Os números não mentem

Com crescimento, superávit e queda histórica da pobreza, Javier Milei muda o rumo da Argentina em apenas dois anos.

Imagem gerada por IA

Já é cada vez mais comum ouvir nas ruas argentinas, nas redes sociais e até em análises internacionais uma afirmação que até pouco tempo parecia impensável: Javier Milei pode ser o melhor presidente da história recente da Argentina. A frase não nasce apenas da empolgação política de seus apoiadores. Ela encontra sustentação nos números oficiais divulgados nesta semana, referentes ao desempenho econômico de 2025.

Depois de décadas marcadas por inflação crônica, déficits permanentes, intervencionismo excessivo e empobrecimento contínuo da população, a Argentina apresenta sinais claros de virada estrutural. O PIB cresceu acima de 5%, resultado expressivo para um país que vinha de sucessivas recessões. O superávit primário chegou perto de 3%, enquanto o superávit fiscal ficou em 0,3%, algo praticamente inédito na história recente do país.

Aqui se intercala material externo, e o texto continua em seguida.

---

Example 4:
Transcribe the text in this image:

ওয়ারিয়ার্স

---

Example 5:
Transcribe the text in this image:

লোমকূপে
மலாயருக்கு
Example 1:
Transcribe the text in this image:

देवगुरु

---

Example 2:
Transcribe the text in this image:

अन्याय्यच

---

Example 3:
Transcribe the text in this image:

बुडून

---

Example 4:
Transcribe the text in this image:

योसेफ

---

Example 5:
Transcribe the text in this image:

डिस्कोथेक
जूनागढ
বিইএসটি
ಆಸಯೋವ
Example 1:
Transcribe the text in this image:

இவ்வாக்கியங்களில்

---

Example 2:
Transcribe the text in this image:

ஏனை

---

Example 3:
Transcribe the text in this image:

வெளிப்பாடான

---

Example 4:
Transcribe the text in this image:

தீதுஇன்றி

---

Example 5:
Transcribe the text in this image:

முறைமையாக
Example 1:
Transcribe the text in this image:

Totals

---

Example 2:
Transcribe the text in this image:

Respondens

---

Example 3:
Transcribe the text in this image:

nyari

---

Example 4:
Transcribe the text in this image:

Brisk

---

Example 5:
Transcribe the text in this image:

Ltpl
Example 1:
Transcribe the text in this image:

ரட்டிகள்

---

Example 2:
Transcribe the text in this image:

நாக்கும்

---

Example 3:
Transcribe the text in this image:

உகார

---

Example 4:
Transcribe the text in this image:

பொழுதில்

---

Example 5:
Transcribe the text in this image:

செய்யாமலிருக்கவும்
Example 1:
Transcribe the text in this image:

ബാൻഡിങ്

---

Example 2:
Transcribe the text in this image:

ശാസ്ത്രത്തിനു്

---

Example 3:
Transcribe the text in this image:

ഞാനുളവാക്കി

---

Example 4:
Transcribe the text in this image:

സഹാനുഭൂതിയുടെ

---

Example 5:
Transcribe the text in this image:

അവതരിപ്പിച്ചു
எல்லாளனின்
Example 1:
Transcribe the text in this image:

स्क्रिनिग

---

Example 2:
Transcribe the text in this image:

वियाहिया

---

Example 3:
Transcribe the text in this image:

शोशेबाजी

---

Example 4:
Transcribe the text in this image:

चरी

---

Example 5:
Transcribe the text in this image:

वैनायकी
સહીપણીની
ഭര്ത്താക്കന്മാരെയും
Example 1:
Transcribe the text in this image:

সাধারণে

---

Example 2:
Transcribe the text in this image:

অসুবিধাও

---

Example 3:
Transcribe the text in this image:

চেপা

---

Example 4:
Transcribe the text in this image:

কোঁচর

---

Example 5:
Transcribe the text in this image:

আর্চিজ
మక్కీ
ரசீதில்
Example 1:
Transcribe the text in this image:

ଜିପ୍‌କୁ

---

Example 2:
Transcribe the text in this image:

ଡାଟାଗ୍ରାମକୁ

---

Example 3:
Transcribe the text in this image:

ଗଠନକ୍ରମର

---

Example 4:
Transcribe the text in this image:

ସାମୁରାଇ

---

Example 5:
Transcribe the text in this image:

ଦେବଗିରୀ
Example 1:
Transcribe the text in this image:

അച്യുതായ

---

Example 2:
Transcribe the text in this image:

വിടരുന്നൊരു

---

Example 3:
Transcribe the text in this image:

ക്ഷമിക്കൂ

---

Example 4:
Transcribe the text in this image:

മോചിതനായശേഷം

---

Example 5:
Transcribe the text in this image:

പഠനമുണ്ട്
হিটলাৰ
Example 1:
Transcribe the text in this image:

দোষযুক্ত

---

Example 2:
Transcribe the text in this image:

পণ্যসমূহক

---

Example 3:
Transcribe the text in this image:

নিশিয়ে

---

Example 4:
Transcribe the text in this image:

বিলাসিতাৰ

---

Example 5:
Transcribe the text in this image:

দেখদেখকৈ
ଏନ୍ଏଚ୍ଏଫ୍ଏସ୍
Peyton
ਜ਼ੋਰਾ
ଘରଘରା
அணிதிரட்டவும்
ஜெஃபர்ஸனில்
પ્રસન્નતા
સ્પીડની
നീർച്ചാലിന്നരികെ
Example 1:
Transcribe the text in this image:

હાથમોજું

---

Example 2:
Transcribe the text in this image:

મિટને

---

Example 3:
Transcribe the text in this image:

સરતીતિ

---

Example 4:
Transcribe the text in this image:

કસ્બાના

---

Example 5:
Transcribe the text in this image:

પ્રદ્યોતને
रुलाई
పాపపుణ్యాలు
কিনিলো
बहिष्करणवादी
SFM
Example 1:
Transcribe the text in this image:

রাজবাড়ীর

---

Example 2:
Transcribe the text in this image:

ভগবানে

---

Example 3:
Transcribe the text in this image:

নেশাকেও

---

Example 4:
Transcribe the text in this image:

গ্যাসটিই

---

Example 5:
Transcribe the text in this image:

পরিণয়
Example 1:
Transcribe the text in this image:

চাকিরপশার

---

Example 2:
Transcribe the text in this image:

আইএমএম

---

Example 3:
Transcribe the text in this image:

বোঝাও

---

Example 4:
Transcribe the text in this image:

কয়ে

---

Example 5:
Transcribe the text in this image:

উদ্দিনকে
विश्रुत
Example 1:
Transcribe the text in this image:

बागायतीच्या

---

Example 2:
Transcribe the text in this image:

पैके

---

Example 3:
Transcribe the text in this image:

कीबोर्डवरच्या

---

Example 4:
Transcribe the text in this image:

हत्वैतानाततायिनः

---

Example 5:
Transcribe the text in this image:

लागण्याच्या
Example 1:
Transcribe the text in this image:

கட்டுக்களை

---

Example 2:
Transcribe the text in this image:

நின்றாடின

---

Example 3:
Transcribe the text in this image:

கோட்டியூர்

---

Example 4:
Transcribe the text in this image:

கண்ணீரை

O dado que mais chama atenção, no entanto, está no controle da inflação. Em 2023, o índice superava 210% ao ano, corroendo salários e destruindo a capacidade de planejamento das famílias. Em 2025, a inflação caiu para 31%, ainda elevada, mas em trajetória clara de desaceleração, devolvendo previsibilidade à economia e confiança ao mercado.

Os reflexos sociais também começam a aparecer de forma concreta. O índice de pobreza caiu de 52% para 31%, uma redução dramática em apenas dois anos. A indigência, que representa a extrema pobreza, despencou de 11,9% para 5,4%, indicando que milhões de argentinos deixaram a condição de sobrevivência absoluta.

Parte central dessa transformação está na agenda liberal adotada por Milei. A forte desregulamentação da economia, a eliminação de entraves burocráticos, o fim de subsídios distorcivos e a redução de impostos criaram um ambiente mais favorável para empresários, empreendedores e investidores. A lógica foi simples e direta: menos Estado sufocando, mais iniciativa privada produzindo.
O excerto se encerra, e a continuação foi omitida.